Task statement: If a line of the material contains "schemas", copy it.

Data for review:
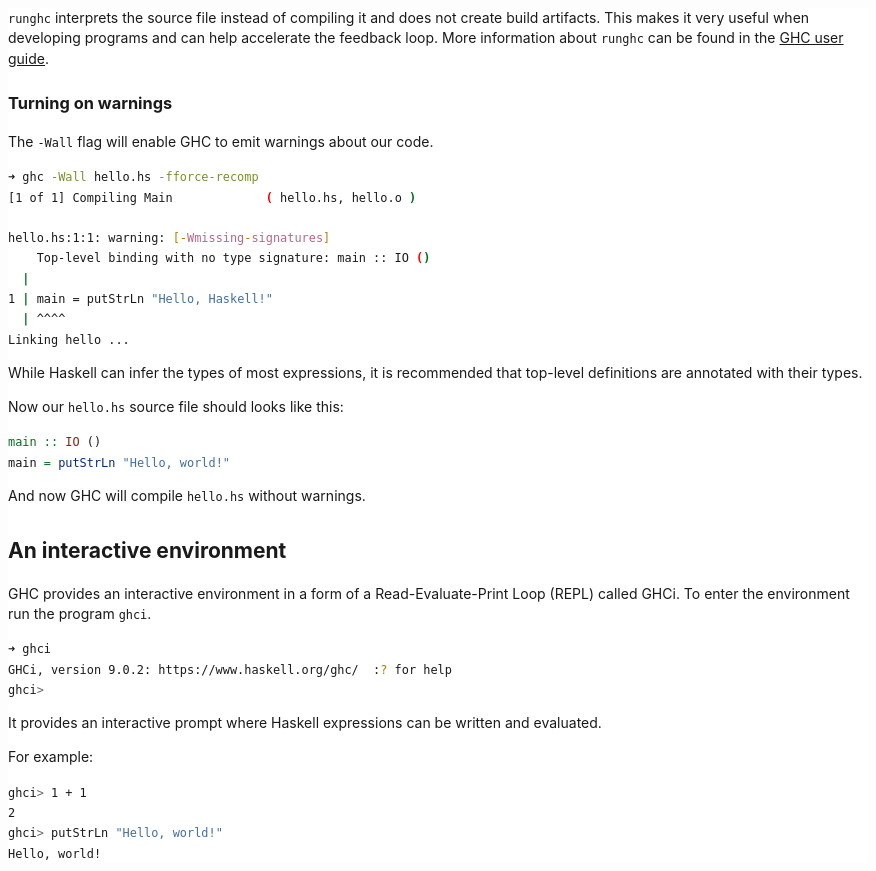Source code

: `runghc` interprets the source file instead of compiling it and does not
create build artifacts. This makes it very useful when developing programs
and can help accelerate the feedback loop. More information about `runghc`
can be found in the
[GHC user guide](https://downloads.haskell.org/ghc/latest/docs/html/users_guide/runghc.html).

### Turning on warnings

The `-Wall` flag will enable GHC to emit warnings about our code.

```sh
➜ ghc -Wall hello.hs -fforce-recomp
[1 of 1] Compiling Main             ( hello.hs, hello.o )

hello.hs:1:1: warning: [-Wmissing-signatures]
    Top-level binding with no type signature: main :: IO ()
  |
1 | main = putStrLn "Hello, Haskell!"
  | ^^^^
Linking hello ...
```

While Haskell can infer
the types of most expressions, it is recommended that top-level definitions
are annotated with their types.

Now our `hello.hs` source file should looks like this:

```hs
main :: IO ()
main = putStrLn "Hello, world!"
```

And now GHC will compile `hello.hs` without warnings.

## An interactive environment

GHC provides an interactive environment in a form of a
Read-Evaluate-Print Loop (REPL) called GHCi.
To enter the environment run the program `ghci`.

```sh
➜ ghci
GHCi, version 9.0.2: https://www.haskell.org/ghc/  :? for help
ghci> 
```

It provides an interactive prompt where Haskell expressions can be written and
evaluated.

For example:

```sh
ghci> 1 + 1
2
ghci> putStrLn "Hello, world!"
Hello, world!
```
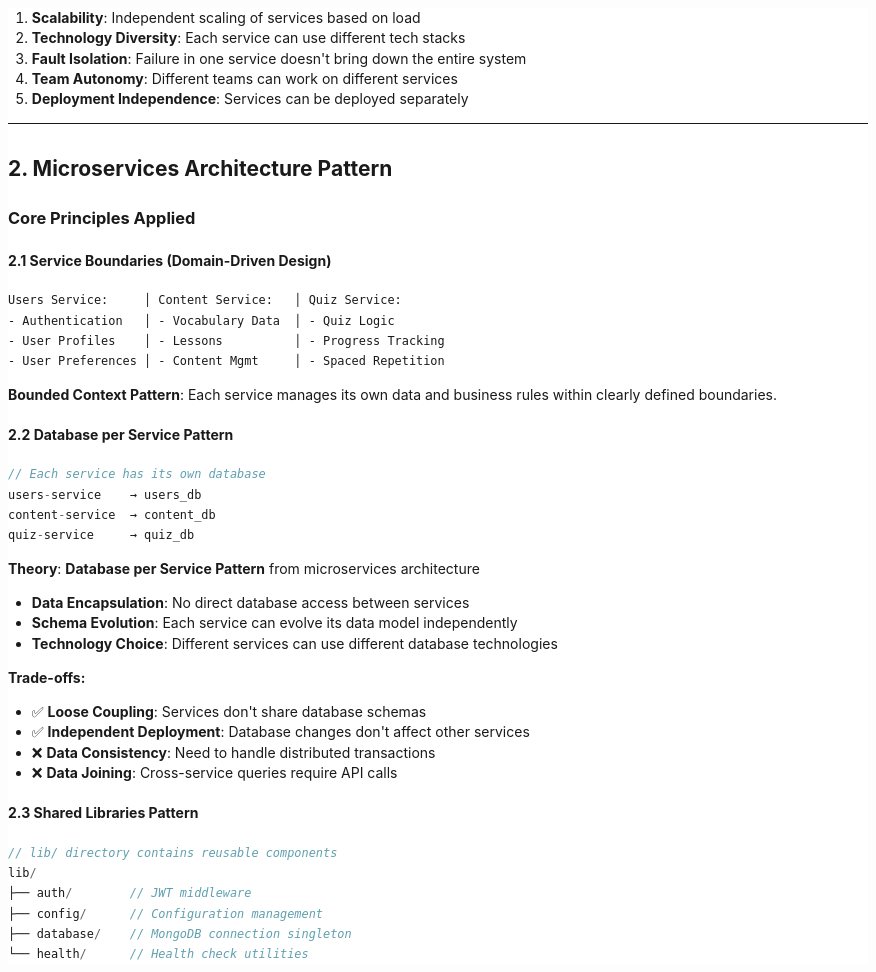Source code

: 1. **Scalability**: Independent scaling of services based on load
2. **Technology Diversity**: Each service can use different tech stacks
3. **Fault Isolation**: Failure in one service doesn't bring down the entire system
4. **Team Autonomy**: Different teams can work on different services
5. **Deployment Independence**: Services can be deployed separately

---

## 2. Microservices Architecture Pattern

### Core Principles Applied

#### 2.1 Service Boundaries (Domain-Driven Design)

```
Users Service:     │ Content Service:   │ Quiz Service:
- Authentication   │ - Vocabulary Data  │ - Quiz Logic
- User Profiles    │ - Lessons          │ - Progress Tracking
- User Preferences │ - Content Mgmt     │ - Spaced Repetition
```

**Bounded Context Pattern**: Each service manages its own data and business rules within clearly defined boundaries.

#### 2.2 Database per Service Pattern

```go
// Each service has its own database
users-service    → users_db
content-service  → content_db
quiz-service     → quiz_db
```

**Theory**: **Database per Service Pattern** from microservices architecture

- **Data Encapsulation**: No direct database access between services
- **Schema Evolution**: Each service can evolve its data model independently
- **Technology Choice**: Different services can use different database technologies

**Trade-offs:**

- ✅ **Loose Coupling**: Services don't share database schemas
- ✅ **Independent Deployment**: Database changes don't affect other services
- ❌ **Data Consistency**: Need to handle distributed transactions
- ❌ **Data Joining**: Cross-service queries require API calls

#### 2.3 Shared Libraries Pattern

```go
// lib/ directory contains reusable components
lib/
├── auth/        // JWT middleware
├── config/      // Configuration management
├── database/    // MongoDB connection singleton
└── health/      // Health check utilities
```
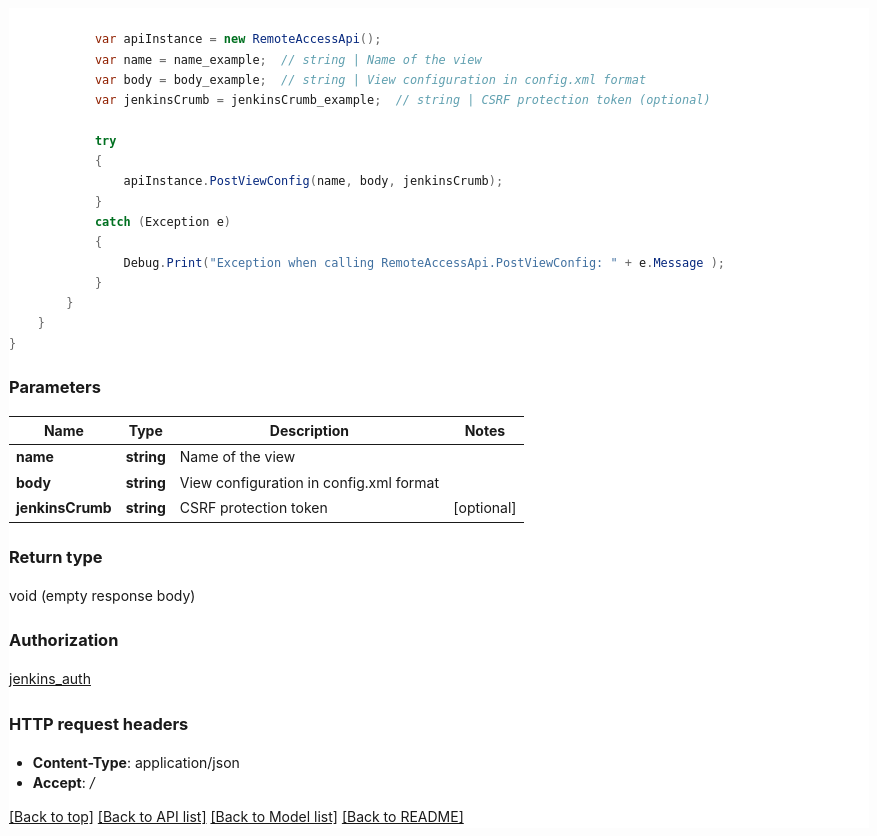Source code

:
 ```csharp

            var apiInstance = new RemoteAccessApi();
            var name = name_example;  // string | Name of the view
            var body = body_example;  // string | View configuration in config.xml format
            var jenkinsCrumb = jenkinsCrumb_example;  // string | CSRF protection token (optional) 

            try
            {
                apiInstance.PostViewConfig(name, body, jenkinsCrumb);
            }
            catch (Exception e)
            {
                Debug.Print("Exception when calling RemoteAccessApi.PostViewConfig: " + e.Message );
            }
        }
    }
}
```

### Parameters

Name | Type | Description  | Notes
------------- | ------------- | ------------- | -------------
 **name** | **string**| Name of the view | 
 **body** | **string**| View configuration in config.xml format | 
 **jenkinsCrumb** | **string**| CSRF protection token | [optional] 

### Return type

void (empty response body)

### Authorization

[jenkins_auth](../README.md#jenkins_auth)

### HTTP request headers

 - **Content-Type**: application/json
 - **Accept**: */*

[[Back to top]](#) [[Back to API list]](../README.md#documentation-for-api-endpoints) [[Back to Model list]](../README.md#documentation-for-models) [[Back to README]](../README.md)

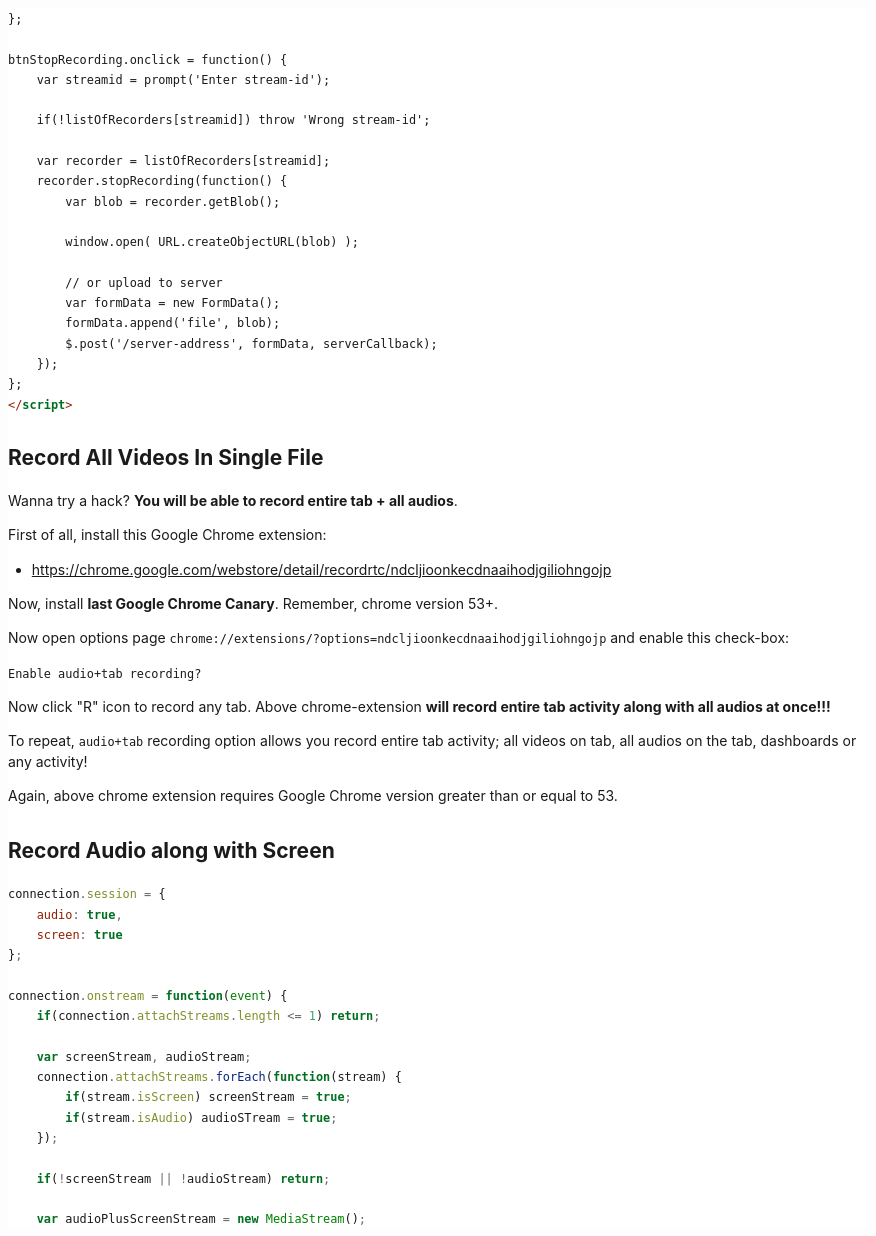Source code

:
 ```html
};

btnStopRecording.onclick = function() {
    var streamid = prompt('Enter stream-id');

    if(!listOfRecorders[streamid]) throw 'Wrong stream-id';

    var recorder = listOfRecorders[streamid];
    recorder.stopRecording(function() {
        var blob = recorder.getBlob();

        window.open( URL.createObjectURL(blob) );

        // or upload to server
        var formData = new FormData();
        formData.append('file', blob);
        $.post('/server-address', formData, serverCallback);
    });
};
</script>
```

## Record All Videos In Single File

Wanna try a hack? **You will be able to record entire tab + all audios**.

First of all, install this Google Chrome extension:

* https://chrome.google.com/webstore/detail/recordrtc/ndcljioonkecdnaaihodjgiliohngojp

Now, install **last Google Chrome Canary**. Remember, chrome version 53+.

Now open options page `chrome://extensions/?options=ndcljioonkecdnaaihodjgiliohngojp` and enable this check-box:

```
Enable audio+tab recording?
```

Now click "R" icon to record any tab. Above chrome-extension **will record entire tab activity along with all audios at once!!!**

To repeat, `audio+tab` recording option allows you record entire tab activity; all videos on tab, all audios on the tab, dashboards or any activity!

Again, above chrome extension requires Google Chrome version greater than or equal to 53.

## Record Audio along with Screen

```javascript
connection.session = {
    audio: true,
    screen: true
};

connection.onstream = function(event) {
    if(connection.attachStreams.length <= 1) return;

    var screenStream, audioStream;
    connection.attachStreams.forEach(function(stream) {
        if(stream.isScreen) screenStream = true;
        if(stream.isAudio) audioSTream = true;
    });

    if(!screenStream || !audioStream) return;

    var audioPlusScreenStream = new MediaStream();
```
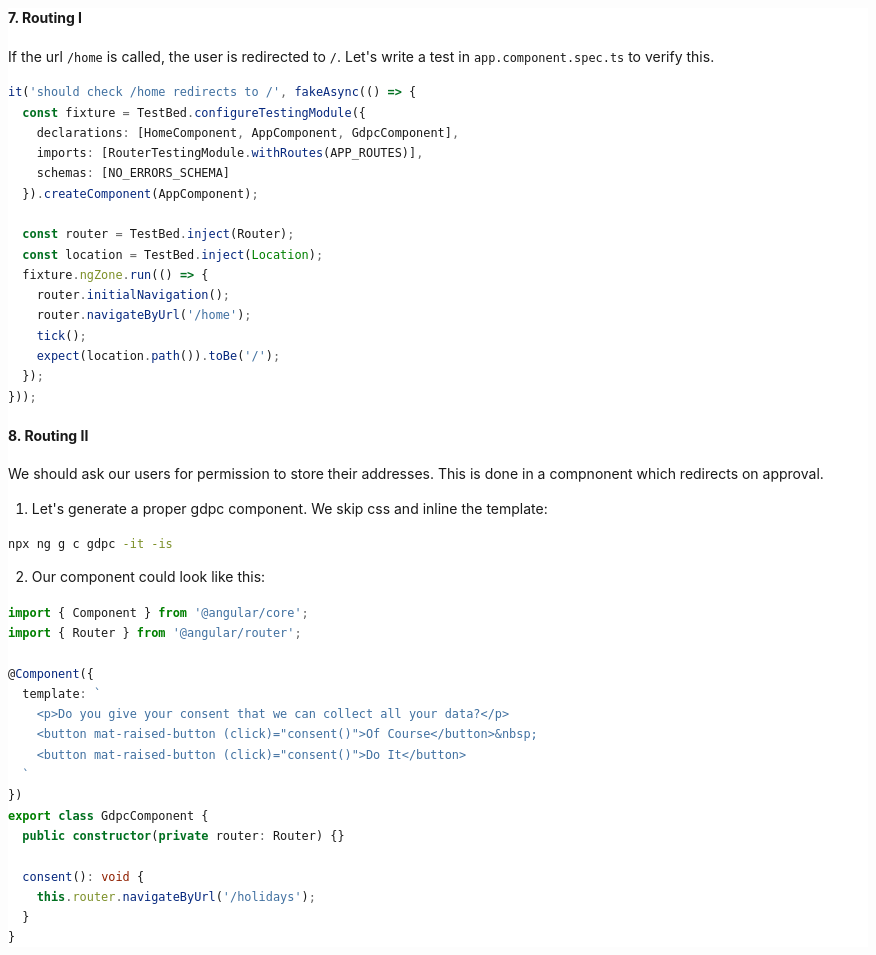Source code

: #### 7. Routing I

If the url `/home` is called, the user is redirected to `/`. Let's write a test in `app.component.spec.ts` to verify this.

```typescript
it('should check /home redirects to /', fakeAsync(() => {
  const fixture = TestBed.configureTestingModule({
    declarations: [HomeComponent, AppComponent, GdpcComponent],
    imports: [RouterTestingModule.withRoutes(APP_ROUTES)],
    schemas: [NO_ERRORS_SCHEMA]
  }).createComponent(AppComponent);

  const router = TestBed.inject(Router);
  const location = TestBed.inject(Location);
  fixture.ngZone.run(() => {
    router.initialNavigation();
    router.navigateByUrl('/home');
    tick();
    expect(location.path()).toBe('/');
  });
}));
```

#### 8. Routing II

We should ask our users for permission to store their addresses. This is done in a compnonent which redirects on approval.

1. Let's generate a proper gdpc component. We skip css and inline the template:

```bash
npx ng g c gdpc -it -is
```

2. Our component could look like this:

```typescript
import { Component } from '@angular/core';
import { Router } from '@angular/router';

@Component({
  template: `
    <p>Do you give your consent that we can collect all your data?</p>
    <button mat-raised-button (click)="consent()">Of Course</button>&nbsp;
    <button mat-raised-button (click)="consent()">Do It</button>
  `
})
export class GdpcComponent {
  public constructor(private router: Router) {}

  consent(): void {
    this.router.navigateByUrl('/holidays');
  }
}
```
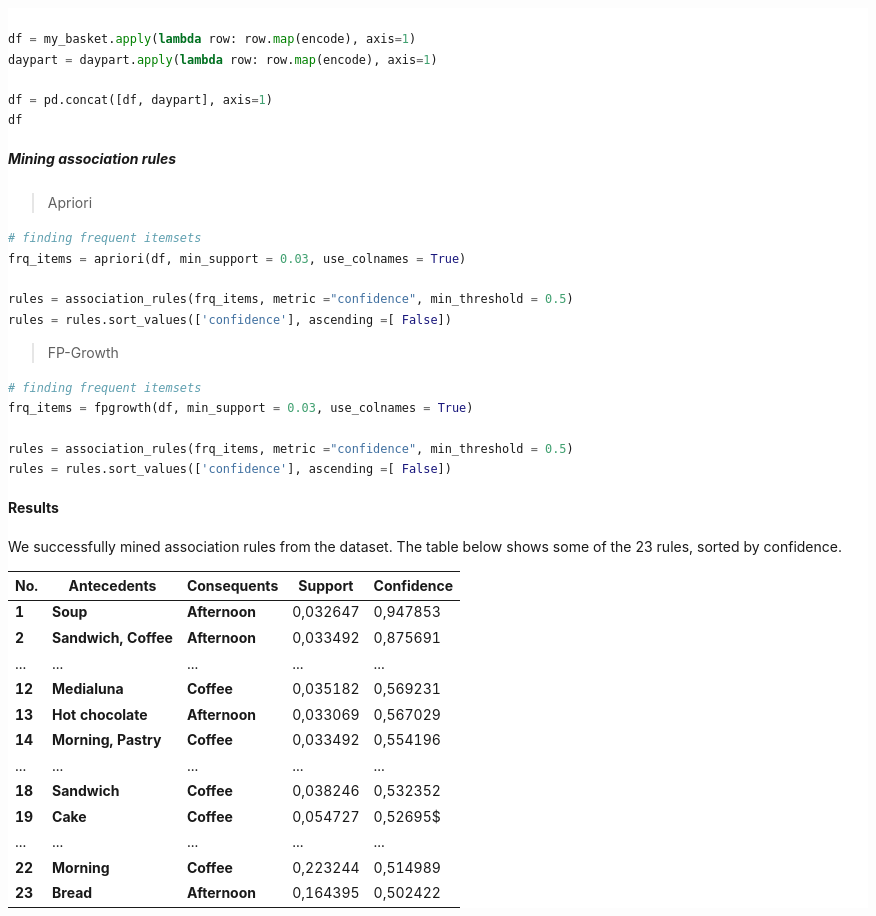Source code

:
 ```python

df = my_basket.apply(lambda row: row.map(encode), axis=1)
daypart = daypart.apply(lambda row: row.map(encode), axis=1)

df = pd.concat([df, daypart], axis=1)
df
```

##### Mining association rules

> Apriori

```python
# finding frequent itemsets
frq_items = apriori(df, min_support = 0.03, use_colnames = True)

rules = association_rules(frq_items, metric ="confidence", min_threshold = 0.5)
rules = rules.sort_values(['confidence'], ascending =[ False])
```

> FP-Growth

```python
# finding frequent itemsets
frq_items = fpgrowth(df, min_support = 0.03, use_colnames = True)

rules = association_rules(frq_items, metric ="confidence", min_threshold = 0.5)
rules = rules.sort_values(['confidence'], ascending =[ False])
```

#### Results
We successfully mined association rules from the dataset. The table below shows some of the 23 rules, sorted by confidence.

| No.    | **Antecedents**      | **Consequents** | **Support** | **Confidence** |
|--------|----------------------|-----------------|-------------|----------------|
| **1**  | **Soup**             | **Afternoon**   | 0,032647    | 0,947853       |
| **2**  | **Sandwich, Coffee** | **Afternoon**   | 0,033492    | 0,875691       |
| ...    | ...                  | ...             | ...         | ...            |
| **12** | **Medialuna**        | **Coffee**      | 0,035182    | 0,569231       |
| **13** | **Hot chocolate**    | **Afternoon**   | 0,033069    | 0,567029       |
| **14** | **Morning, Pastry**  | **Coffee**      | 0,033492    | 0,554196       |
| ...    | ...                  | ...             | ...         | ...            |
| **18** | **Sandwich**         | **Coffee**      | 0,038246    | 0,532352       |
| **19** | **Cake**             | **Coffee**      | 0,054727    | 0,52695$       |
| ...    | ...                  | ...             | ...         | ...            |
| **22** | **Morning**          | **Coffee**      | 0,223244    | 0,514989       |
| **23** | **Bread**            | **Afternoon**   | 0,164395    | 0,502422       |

Task result:
- ✅ **Loose Coupling**: Services don't share database schemas
    schemas: [NO_ERRORS_SCHEMA]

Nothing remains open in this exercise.